Govt Was Tipped of Qadeer’s Activities in ’98

Author: 
Matthew Pennington, Associated Press
Publication Date: 
Wed, 2004-02-11 03:00

ISLAMABAD, 11 February 2004 — The Pakistani government was warned by nuclear scientists even before the country’s first public bomb test in 1998 that Abdul Qadeer Khan was involved in suspicious activity, a government official said yesterday.

After President Gen. Pervez Musharraf took power in a bloodless coup in 1999, scientists repeated their concerns about Khan — the father of the country’s nuclear program — amid suspicions over his personal wealth, including many properties around the capital, the official told The Associated Press on condition of anonymity.

International allegations about nuclear proliferation from Pakistan’s nuclear program and Khan had dogged the country for years, but were repeatedly denied by the government and Khan was shielded from international questioning.

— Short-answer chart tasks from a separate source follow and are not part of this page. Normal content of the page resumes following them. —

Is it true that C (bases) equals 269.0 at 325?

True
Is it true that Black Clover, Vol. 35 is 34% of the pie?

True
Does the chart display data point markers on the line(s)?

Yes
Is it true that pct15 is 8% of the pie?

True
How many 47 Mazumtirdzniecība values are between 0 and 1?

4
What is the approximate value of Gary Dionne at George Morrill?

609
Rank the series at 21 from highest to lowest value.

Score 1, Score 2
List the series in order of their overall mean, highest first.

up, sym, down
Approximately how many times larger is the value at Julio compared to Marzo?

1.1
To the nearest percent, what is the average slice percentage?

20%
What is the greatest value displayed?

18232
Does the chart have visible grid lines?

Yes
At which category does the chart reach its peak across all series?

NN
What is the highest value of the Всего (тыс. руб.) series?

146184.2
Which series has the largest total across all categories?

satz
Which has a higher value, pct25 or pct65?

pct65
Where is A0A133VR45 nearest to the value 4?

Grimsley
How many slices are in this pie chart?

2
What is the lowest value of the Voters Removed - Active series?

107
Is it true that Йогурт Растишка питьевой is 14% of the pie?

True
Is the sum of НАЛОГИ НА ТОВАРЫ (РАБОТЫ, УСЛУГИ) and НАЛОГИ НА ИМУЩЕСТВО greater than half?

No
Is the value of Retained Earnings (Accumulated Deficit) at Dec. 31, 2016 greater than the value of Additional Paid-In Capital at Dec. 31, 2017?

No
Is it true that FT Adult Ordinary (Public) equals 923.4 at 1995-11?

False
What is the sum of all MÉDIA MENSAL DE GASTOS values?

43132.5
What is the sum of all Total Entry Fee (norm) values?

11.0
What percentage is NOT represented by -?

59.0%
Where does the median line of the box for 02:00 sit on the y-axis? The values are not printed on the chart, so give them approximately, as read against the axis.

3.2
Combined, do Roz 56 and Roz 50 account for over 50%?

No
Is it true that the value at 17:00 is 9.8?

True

The official’s comments reveal Pakistan had internal information about Khan’s suspect activities far earlier than previously known.

Pakistan relied on the international black market to supply its covert nuclear program that began in the mid-1970s, and officials say Khan was given autonomy to acquire what was needed to build a nuclear deterrent against rival India.

The official said that concerns about Khan prompted Musharraf to set up a National Command Authority in February 2000 to oversee the nuclear program and prevent the spread of technology.

Another government official, who also did not want to be named, said suspicions that Khan was spreading nuclear technology to other countries prompted a raid by intelligence agents on a C-130 transport plane at a military base at Rawalpindi near Islamabad during 2000, but no incriminating evidence was found.

Musharraf told The New York Times in an interview published yesterday that he suspected for at least three years that Khan was transferring atomic technology to other nations. But he said he could not act earlier because he didn’t have enough evidence to make the politically sensitive arrest of Khan. “It was extremely sensitive,” Musharraf said. “One could not outright start investigating as if he is any common criminal.”

The general claimed no proliferation occurred after Khan’s removal from Khan Research Laboratories.

US Secretary of State Colin Powell told reporters Monday that he had told Musharraf he must pull up the nuclear smuggling ring “by its roots.” “I said to President Musharraf that we want to learn as much as we could about what Mr. Khan and the network was up to, and it has to be pulled up by its roots and examined to make sure that we have left nothing behind.”